5 Key Takeaways: Insights on Alternative Designs to the Traditional 3+3 Design in Phase 1 Dose Escalation Studies

Traditionally, Phase 1 trials commonly utilize 3+3 designs to determine the maximum tolerated dose (MTD) and the recommended Phase 2 dose (RP2D). Studies have shown, however, that two out of three trials employing a 3+3 design failed in identifying the MTD, and better approaches are needed.¹

During Premier Research’s recent webinar Alternative Designs to the Traditional 3+3 Design in Phase 1 Dose Escalation Studies, Abie Ekangaki, Vice President, Statistical Consulting, and Andreas Schreiner, Vice President, Medical Affairs, Neuroscience & Analgesia, discuss alternative dose-escalation paradigms introduced into the clinical trial landscape for Phase 1 trials. In this blog post, we share five of their key insights on alternative dose escalation strategies for Phase 1 studies. To watch the full recording, click here.
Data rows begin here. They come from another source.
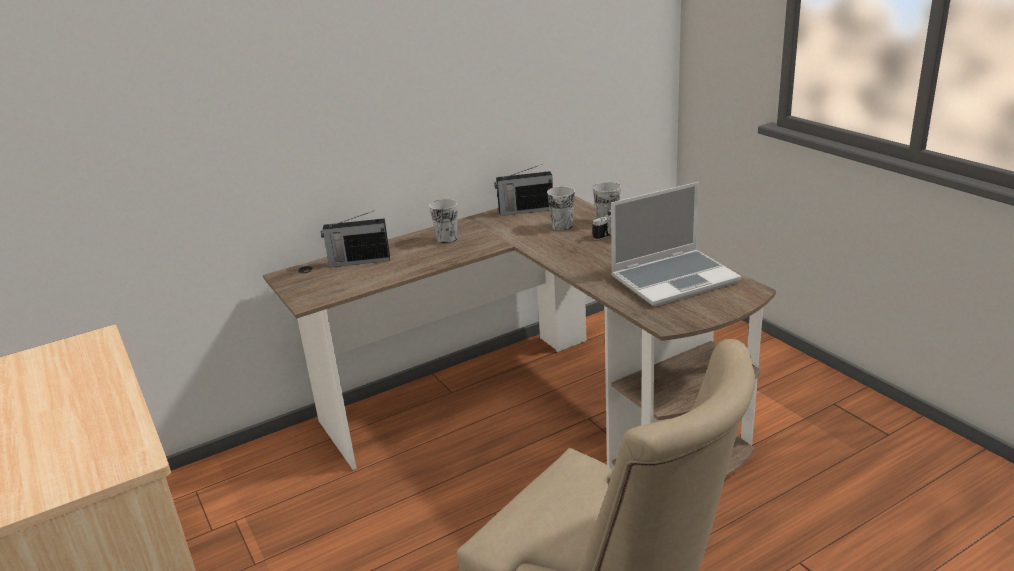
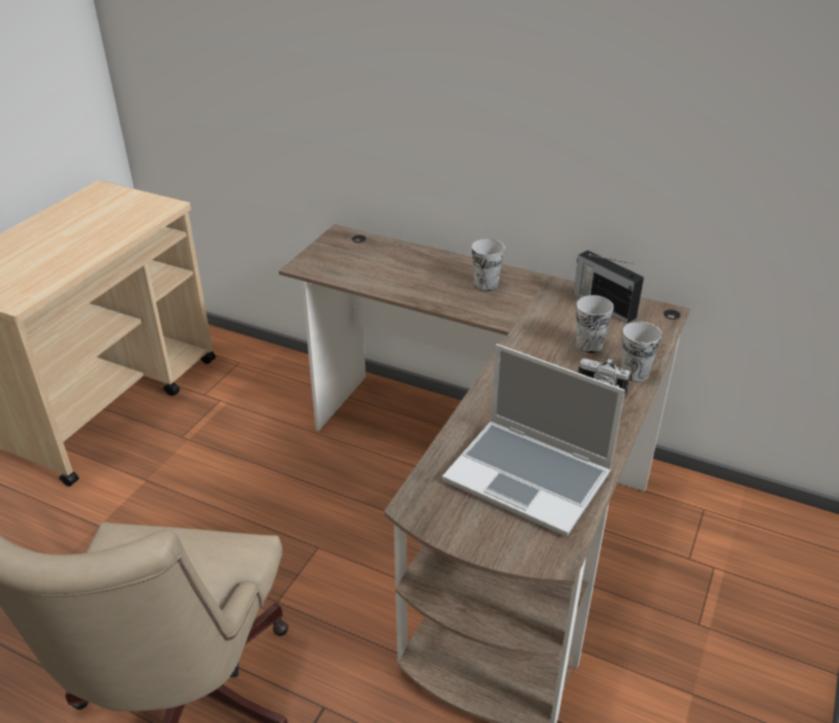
camera: 55 degrees right, 10 degrees up
(358, 261) = (396, 257): radio -> none

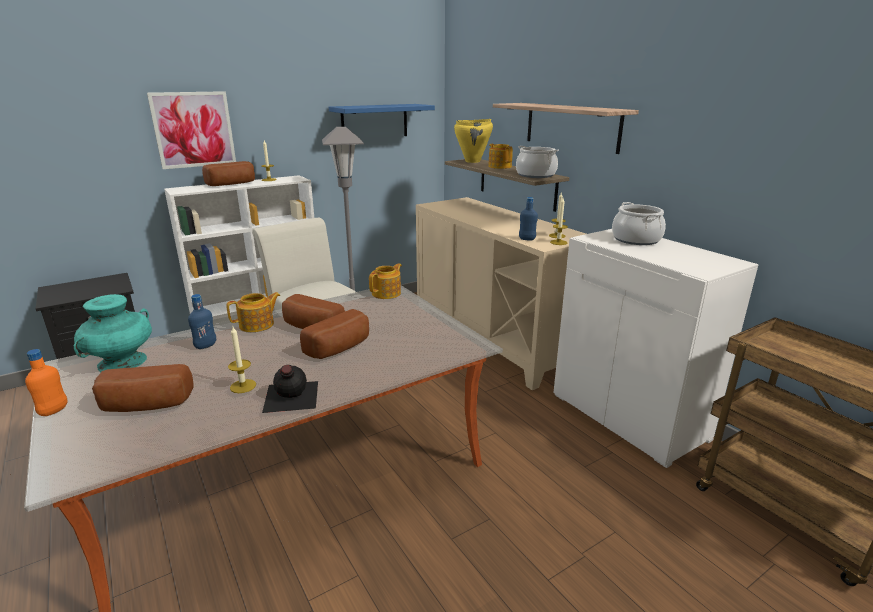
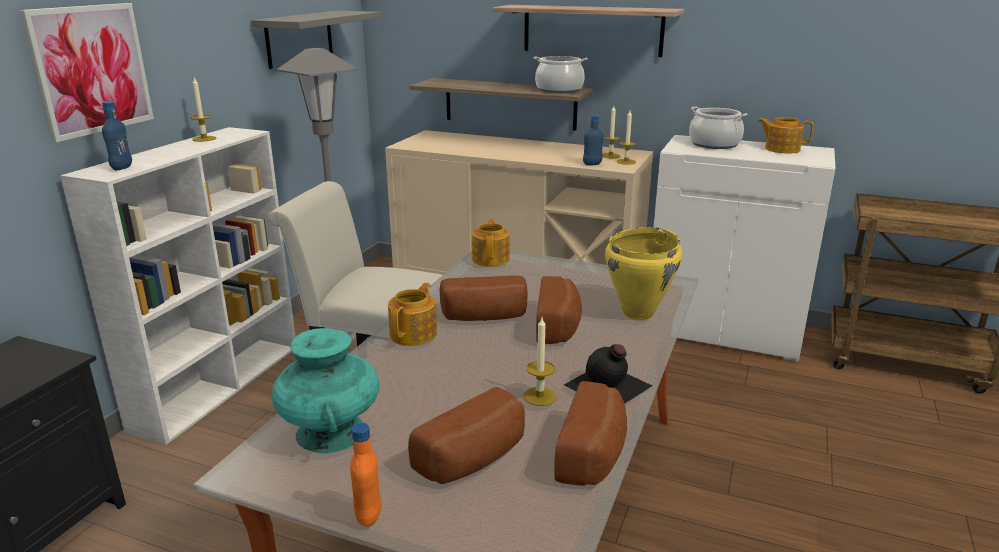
camera: 35 degrees left, 0 degrees up
(205, 346) = (401, 376): blue bottle -> blue bottle (121, 168)
(232, 184) = (165, 152): bread -> bread (594, 453)
(374, 121) = (299, 38): blue shelf -> grey shelf
(473, 161) = (445, 82): yellow cooking pot -> yellow cooking pot (639, 313)
(500, 166) = (493, 85): teapot -> teapot (781, 149)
1. Improving the design of phase 1 studies is essential for later-stage success. Overall, the likelihood of approval from Phase 1 is less than 10 percent. The low success rate of Phase 2 trials — less than 31% across all indications — can largely be attributed to failure to identify an optimal therapeutic dose.² Research has shown that rules-based designs such as 3+3 may result in a higher than expected proportion of study participants treated at subtherapeutic doses.¹
2. Model-based strategies offer advantages over rules-based designs. Unlike rules-based designs, model-based strategies do not require fixed cohorts, allowing for greater flexibility. They also use objective, statistical approaches for determining the MTD. These approaches are based on either pre-specifying toxicity probability priors at the start of the study or defining a priori Bayesian probability parameters incorporated into the models. Moreover, model-based designs are subject to lower sampling variability and a higher probability of estimating and selecting the true MTD.³
3. The continual reassessment method (CRM) may accelerate determination of the MTD. Among the most commonly used model-based designs, CRM can be applied to any cohort size and expresses the probability of toxicity as a function of dose level. Using a pre-specified target toxicity rate, this method uses statistical model-based dose-escalation algorithms to help estimate the MTD. Progressive algorithms allow a change in dose level after each patient is treated, so dose escalations and determination of an MTD or RP2D may occur more quickly.
4. The modified toxicity probability interval (mTPI) method simplifies dose-escalation decisions. The mTPI design utilizes a Bayesian statistical framework to compute the posterior probabilities of three intervals — an under-dosing interval, an equivalence interval, and an over-dosing interval — upon which escalation and de-escalation decisions are made. This model simplifies decision-making as these decisions can be tabulated at the start of a trial. It is, however, flawed in its approach to calculating the likelihood of an interval containing the observed toxicity rate, which involves dividing the estimated probability of toxicity by the length of the interval. A modification of this model, known as mTPI-2, seeks to address this flaw.
5. The Bayesian optimal interval method (BOIN) may offer the highest chance of selecting a therapeutic RP2D. A hybrid between rules-based and model-based design, this method is a generalization of the 3+3, accelerated titration, and Rolling-6 designs. BOIN compares the observed toxicity rate among a cohort with a set of pre-specified lower and upper toxicity boundaries to determine escalation and de-escalation decisions. If the observed toxicity rate is below the lower boundary, the dose is escalated. If it is above the upper boundary, the dose is de-escalated. In addition to being simple to implement, BOIN is also useful for estimating the cumulative probability of toxicity.

To learn more about the design and implementation of model-based dose-escalation designs, watch the full webinar “Insights on Alternative Designs to the Traditional 3+3 Design in Phase 1 Dose Escalation Studies” here.

¹ Reiner E, Paoletti X, O’Quigley J. Operating characteristics of the standard phase I clinical trial design. Comput Stat Data Anal. 1999;30(3):303-315.

² BIO. Clinical Development Success Rates 2006-2015.

³ Wheeler GM, et al. How to design a dose-finding study using the continual reassessment method. BMC Med Res Methodol. 2019;19(1):18.